The worst offenders appear to be plastic fetching batons, called "bumpers," which are used to teach dogs how to retrieve.
"In the process of training a lab, you do a lot of work with these plastic bumpers," co-author Phil Smith was quoted as saying in a press release. "I have a lot of bumpers in my garage, and they spend a lot of time in the mouths of my retrievers. Well, lots of attention has been given to chemicals in plastics lately regarding their effects on humans. Since we all care about our dogs, and we want them to be as healthy and smart and well-behaved as possible, we decided to look into this."
Smith, who raises and trains Labrador retrievers, and hunts with them as well, is an associate professor of terrestrial ecotoxicology at The Institute of Environmental and Human Health at Texas Tech University. He worked on the study with colleague Kimberly Wooten.

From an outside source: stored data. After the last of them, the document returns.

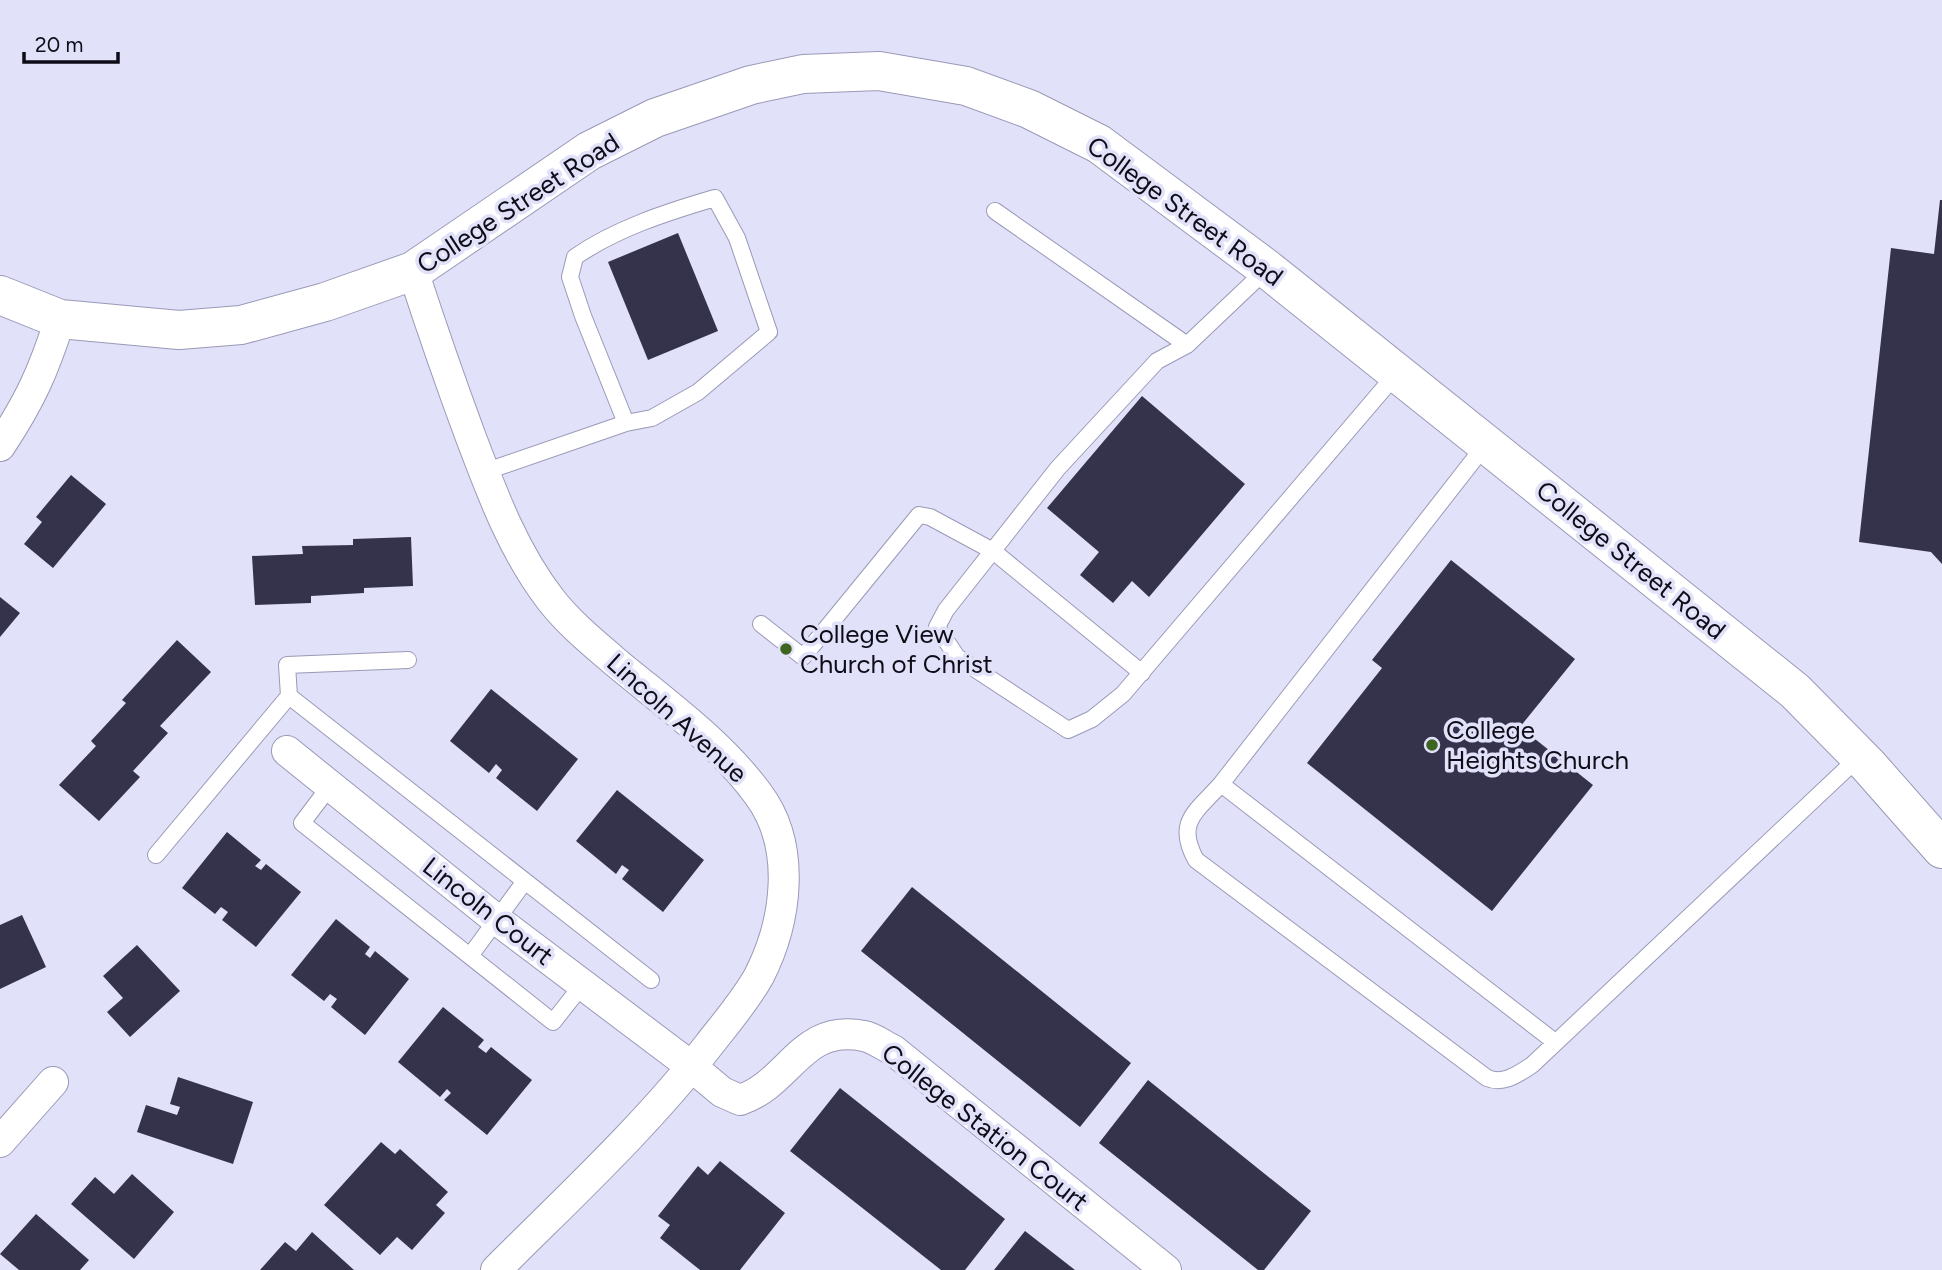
<svg xmlns="http://www.w3.org/2000/svg" width="1942" height="1270" viewBox="0 0 1942 1270" font-family="Figtree,sans-serif">
<style>
.building{fill:#35334c}
.lines{fill:none;stroke-linecap:round;stroke-linejoin:round}
.lane-casing{stroke:#9a99b7;stroke-width:18}
.street-casing{stroke:#9a99b7;stroke-width:32}
.secondary-casing{stroke:#9a99b7;stroke-width:40}
.lane{stroke:#fff;stroke-width:16}
.street{stroke:#fff;stroke-width:30}
.secondary{stroke:#fff;stroke-width:38}
.poi-dot{fill:#3d651f;stroke:#e1e1fa;stroke-width:2.5}
.labels{text-anchor:middle;stroke-width:7;stroke-linejoin:round;paint-order:stroke}
.street-label{font-size:26px;fill:#0d0c17;stroke:#e1e1fa}
.poi-label{font-size:26px;fill:#0d0c17;stroke:#e1e1fa;text-anchor:start}
</style>
<rect width="100%" height="100%" fill="#e1e1fa"/>
<!-- building -->
<path class="building" d="M1940,200h2v364l-11,-12 -72,-10 32,-294 43,6z
M678,233l40,98 -70,29 -40,-98z
M1142,396l103,88 -96,113 -17,-16 -19,22 -33,-28 19,-23 -52,-44z
M71,475l35,29 -53,64 -29,-24 18,-22 -6,-5z
M411,537l2,49 -49,2v5l-53,3v7l-56,2 -3,-49 51,-2 -1,-8 51,-1v-6z
M1451,560l124,99 -55,68 73,58 -101,126 -185,-148 75,-95 -10,-8z
M0,597l20,16 -20,24z
M177,640l34,32 -51,54 8,7 -35,38 7,6 -41,44 -40,-36 37,-39 -5,-5 35,-38 -4,-3z
M491,689l87,70 -41,52 -41,-33 6,-8 -6,-6 -7,9 -39,-32z
M617,790l87,70 -41,52 -41,-33 7,-9 -7,-5 -6,9 -40,-33z
M227,832l34,28 -6,6 6,4 5,-6 35,28 -45,55 -34,-27 6,-8 -7,-5 -6,7 -33,-26z
M912,887l219,176 -51,64 -219,-176z
M22,915l24,52 -46,22v-64z
M336,919l34,28 -5,7 5,4 5,-7 34,28 -44,56 -34,-28 6,-8 -7,-5 -6,7 -33,-26z
M137,945l43,46 -50,46 -23,-25 16,-14 -20,-22z
M443,1007l41,33 -6,7 8,6 5,-6 41,33 -45,55 -43,-35 7,-7 -4,-4 -7,8 -42,-35z
M178,1077l75,25 -20,62 -96,-32 9,-27 31,10 3,-8 -10,-3z
M1148,1080l163,131 -47,59h-6l-159,-127z
M840,1088l165,131 -40,51h-24l-151,-119z
M381,1142l14,12 5,-5 48,43 -12,13 9,8 -33,37 -15,-13 -17,18 -56,-50z
M720,1161l65,52 -45,57h-40l-40,-32 10,-13 -12,-9 40,-50 10,9z
M132,1174l42,38 -40,47 -63,-55 24,-27 19,17z
M36,1214l53,46 -9,10h-61l-19,-16z
M1025,1231l50,39h-81z
M312,1232l42,38h-94l25,-28 11,9z"/>
<g class="lines">
<!-- lane casing -->
<g class="lane-casing">
<path id="lane" d="M995,211l192,134
M1267,269l-80,76 -30,16 -99,107 -112,142 -9,17 20,30 111,73 24,-11 31,-25 274,-321
M1486,444l-265,340c-25,28 -46,38 -25,76l291,218c17,7 31,-4 45,-13l328,-309
M484,472l142,-49 26,-5 46,-26 71,-60 -32,-94 -22,-40c-48,14 -100,31 -140,59l-5,20 13,39 43,107
M761,624l42,33 116,-142 11,2 63,34 149,122
M289,696l362,284
M1221,784l334,258
M330,786l-28,37 251,199 30,-38
M156,855l133,-159 -2,-31 121,-5
M470,956l55,-75"/>
</g>
<!-- street casing -->
<g class="street-casing">
<path id="street" d="M413,271c18,55 37,110 57,164 22,58 43,116 81,165 18,23 40,41 62,60 50,42 106,81 145,134 39,52 29,127 1,182 -14,25 -33,47 -51,70 -63,81 -139,151 -212,224
M0,446c30,-45 44,-76 60,-127
M287,751l210,169 195,147 30,25 18,8c51,-17 61,-77 124,-64 10,2 20,10 29,14l273,220
M0,1142l53,-60"/>
</g>
<!-- secondary casing -->
<g class="secondary-casing">
<path id="secondary" d="M0,295l60,24 119,11 62,-5 84,-23 88,-31 176,-120 66,-33 96,-33 52,-11 76,-3 87,15 63,23 70,35 168,125 528,422 73,74 74,84"/>
</g>
<!-- lane -->
<use href="#lane" class="lane"/>
<!-- street -->
<use href="#street" class="street"/>
<!-- secondary -->
<use href="#secondary" class="secondary"/>
</g>
<!-- markers -->
<g class="poi-dot">
<circle cx="786" cy="649" r="7"/>
<circle cx="1432" cy="745" r="7"/>
</g>
<g class="labels">
<!-- street labels -->
<g class="street-label">
<text transform="translate(518 203) rotate(-33)" y="9">College Street Road</text>
<text transform="translate(1185 211) rotate(36)" y="9">College Street Road</text>
<text transform="translate(1631 560) rotate(39)" y="9">College Street Road</text>
<text transform="translate(677 718) rotate(42)" y="9">Lincoln Avenue</text>
<text transform="translate(488 911) rotate(38)" y="9">Lincoln Court</text>
<text transform="translate(985 1127) rotate(38)" y="9">College Station Court</text>
</g>
<!-- poi labels -->
<g class="poi-label">
<text x="800" y="643">College View<tspan x="800" dy="30">Church of Christ</tspan></text>
<text x="1446" y="739">College<tspan x="1446" dy="30">Heights Church</tspan></text>
</g>
</g>
<!-- scale -->
<path d="M24 52v10h94v-10" fill="none" stroke="#0d0c17" stroke-width="3.5"/>
<text x="35" y="52" font-size="21" fill="#0d0c17" stroke="#e1e1fa" stroke-width="5" paint-order="stroke">20 m</text>
</svg>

Smith and Wooten suspected that bumpers, and other dog toys, could leach phthalates and bisphenol A (BPA) into the mouths and bodies of dogs. The chemicals are used to give elasticity to plastic and vinyl and are known endocrine disruptors that mimic estrogen or act as anti-androgens. Studies indicate they could lead to negative health effects.
To test for the chemicals, the researchers created simulated dog saliva, then simulated chewing by squeezing purchased bumpers and dog toys with stainless steel salad tongs. Some bumpers and toys were also weathered outside to determine if older toys gave off more chemicals.
"We found that the aging or weathering the toys increased concentrations of BPA and phthalates," Smith said. "The toys had lower concentrations of phthalates than the bumpers, so that's good news. But they also had some other chemicals that mimicked estrogen. We need to find out what those are."
Wooten explained that BPA and phthalates can have effects on developing fetuses and can have a lifelong effect on offspring of lab animals. Studies on humans have resulted in mixed conclusions, but concern was enough to warrant the U.S. government banning the use of BPA in baby bottles this year.
Questions still remain about how much of these chemicals actually leach into a dog's mouth during play.
"The interaction of pet health and environmental chemicals is understudied," Wooten said. "What may be a safe dose for one species isn't always a good measure for another species. But the amount of BPA and phthalates we found from the bumpers would be considered on the high end of what you might find in children's toys."